No fueron, empero, afortunados sus primeros pasos en esta nueva etapa de su carrera, pues apenas unos pocos días después Nacional cayó de local ante el Atlético Goianiense por la Copa Sudamericana; Suárez ingresó promediando el segundo tiempo, no pareció estar físicamente para jugar más minutos y no pudo asumir ese rol protagónico que se esperaba, y tampoco llegó a gravitar en la calamitosa revancha en suelo brasileño, pues su ingreso se dio recién en el segundo tiempo, cuando el tricolor ya perdía por dos goles y había resignado toda chance de mantenerse en el torneo.
Enfocado necesariamente en la competencia local, Nacional fue mejorando su nivel de juego y otro tanto ocurrió con el despliegue futbolístico de Suárez. Sin ninguna duda, el partido clásico —que ganara inapelablemente el equipo tricolor— resultó ser un mojón insoslayable para este momento especialmente grato que por estas horas vive su consecuente parcialidad.

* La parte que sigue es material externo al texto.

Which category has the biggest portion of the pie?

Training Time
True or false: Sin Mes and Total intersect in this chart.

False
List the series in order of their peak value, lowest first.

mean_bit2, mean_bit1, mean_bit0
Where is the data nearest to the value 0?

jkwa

Entre varios futbolistas que rayaron a gran altura (al caso Carballo) Luis fue esa tarde la figura de mayor dimensión dentro del campo de juego. Fue generoso en su entrega, hizo simple todas las jugadas en las que le tocó participar, bajó a colaborar en el armado del fútbol ofensivo y, por si ello no alcanzara, fue el autor de un gol antológico en un momento clave del cotejo.

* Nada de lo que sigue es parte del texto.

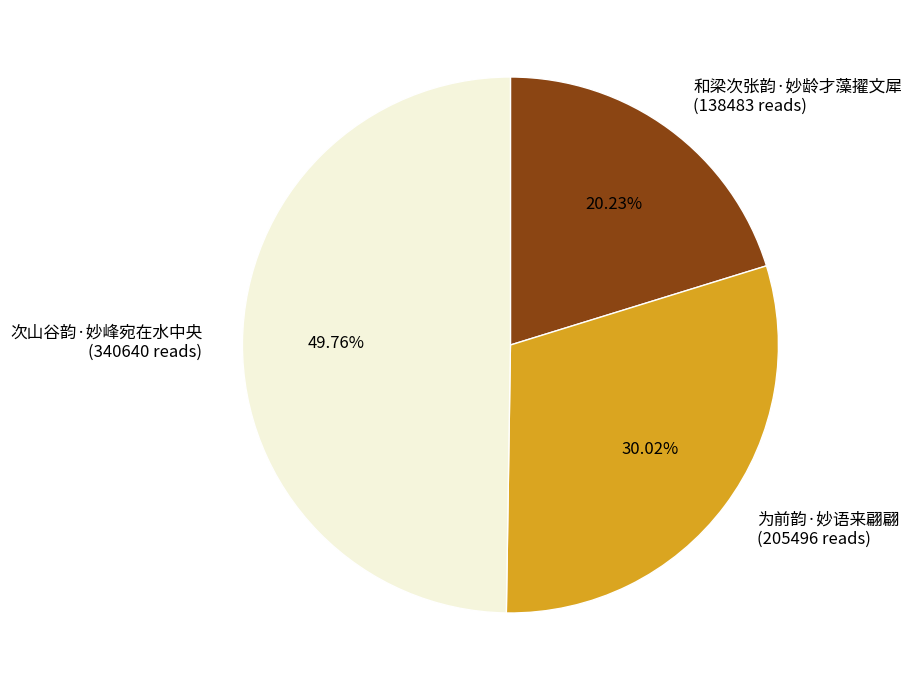

Does 和梁次张韵·妙龄才藻擢文犀 (138483 reads) account for over 50% of the chart?

No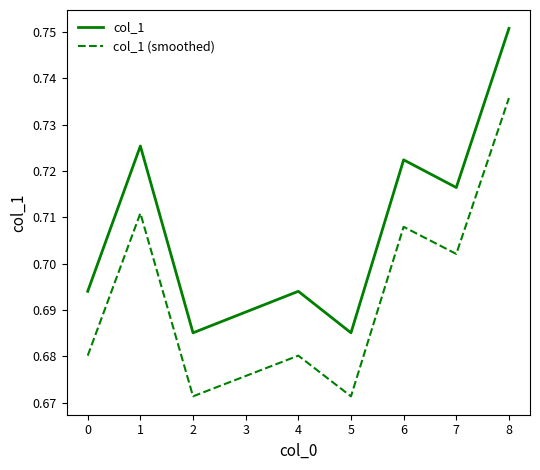

True or false: col_1 (smoothed) and col_1 cross at least once.

False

Con el transcurso del torneo, Nacional fue decayendo en su juego (lo mismo ocurría con Suárez) y dejó varios puntos por el camino, que transitoriamente le hicieron perder la punta del Clausura. Sin embargo, otro tanto les ocurrió a sus competidores directos y, al final, el equipo tricolor logró quedarse con el torneo una fecha antes de su culminación. Su amplia ventaja en la Tabla Anual le permitió llegar a la definición del título de campeón uruguayo ante Liverpool (campeón del Apertura) sabiendo que una victoria en la primera final ya le aseguraba la gloria.

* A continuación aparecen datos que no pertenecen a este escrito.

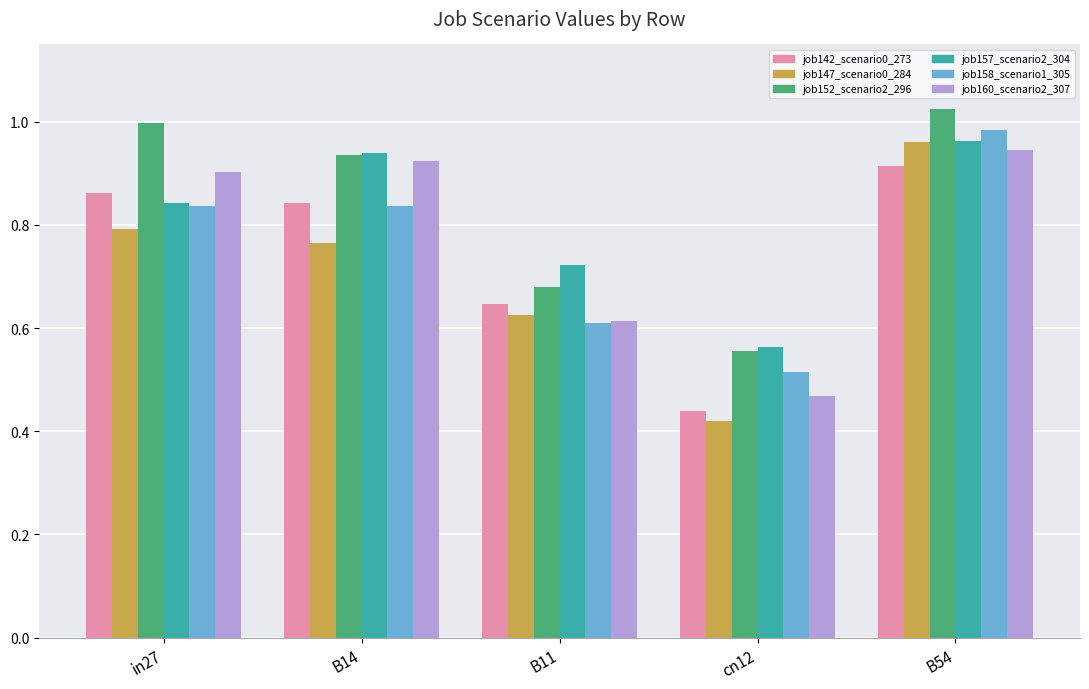

What is the label of the 3rd bar from the right?

B11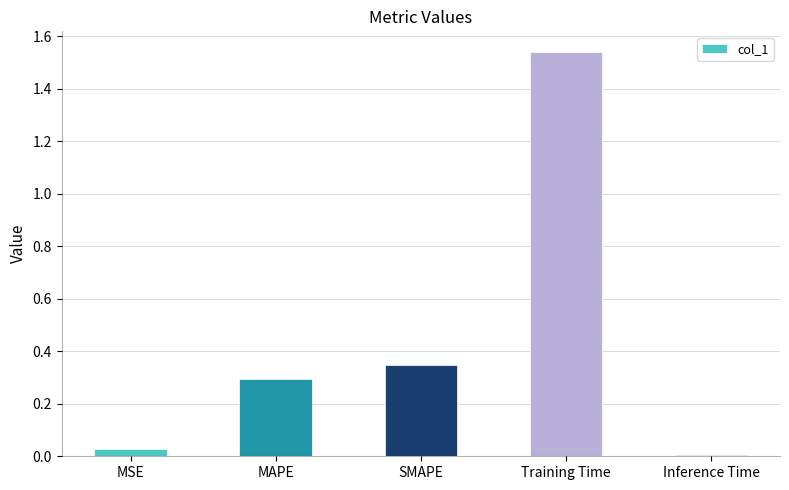

What is the average value?

0.4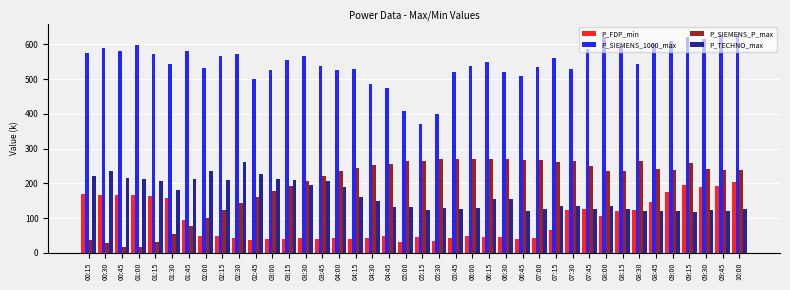

How many groups of bars are there?

40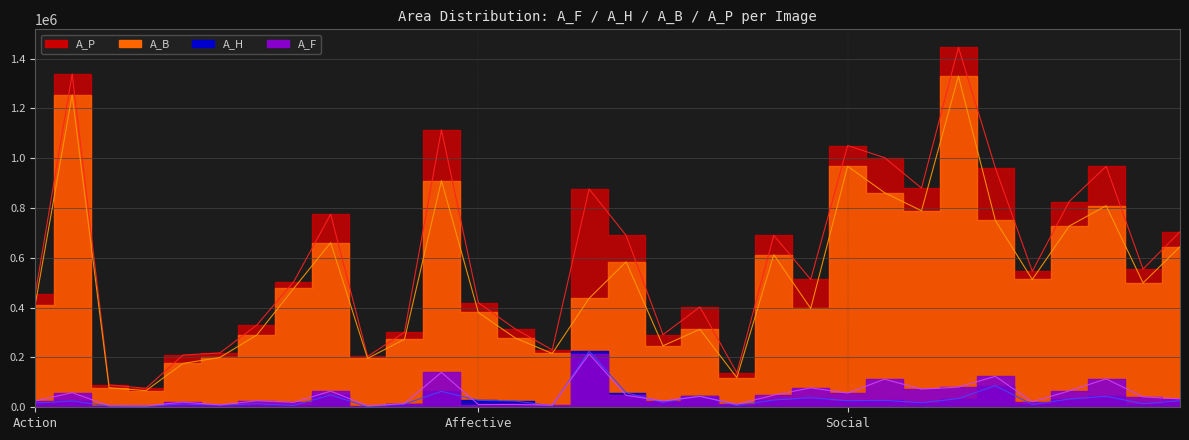

The value of A_B line at 19 is 118988. True or false?

True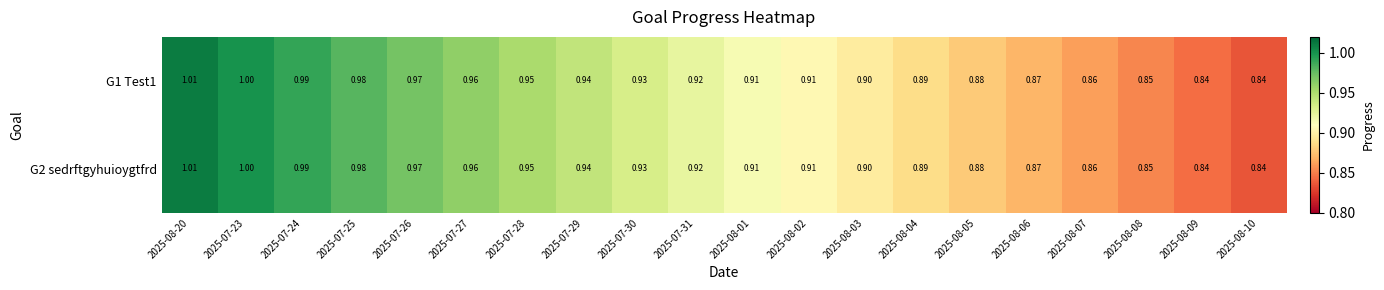

Is the value of G2 sedrftgyhuioygtfrd at 2025-07-30 greater than the value of G1 Test1 at 2025-07-29?

No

Como era dable suponer, ese parecía ser el momento más indicado para que Luis pudiera mostrar toda su reconocida categoría. El equipo negriazul se plantó duro en la cancha y el primer tiempo se fue con el tanteador cerrado. Lo más notorio de Suárez (que casi no entró en juego) fueron sus notorias e inapropiadas protestas ante Fagúndez, propias de un genio levantisco que le ha causado varios problemas en su brillante carrera. No se sabrá nunca cómo ello cayó en el camarín tricolor en el descanso, pero cabe suponer que Luis salió a la cancha en el segundo tiempo dispuesto a mostrar su otra cara, la que mejores réditos le ha dado en su esplendorosa carrera. Y apenas a los cinco minutos de la reanudación, recibió la pelota y se encaminó raudo hacia el arco rival, apareado con un zaguero negriazul. Un quiebre exacto con el pie derecho dejó desairado a su marcador y luego impulsó el balón esquinado junto al palo más lejano del arco negriazul. ¡Golazo y pico! Con Nacional en ventaja, Liverpool no bajó la guardia y logró rápidamente empatar de penal, tras un yerro mayúsculo de la defensa rival. ¡Alargue!, y con un hombre de más el tricolor por la anterior expulsión de un defensa negriazul. Y allí, como un predestinado, apareció otra vez Suárez mandando, con una bolea seca e inatajable, otra vez la pelota al fondo del arco rival. ¡Labor cumplida!, más allá de los dos goles finales de Gigliotti, para cerrar la goleada.
Lo trajeron (y él aceptó venir a Nacional), según dijera, para llegar en un mejor estado físico a la convocatoria de la selección para Catar. No dudamos de su palabra. Pero en el fondo de su corazón tricolor era también su propósito —y lo logró rotundamente— sacar campeón al equipo de sus amores. Y nadie puede extrañarse por ello. Es que con Luis Suárez en cancha… ¡estaba robado!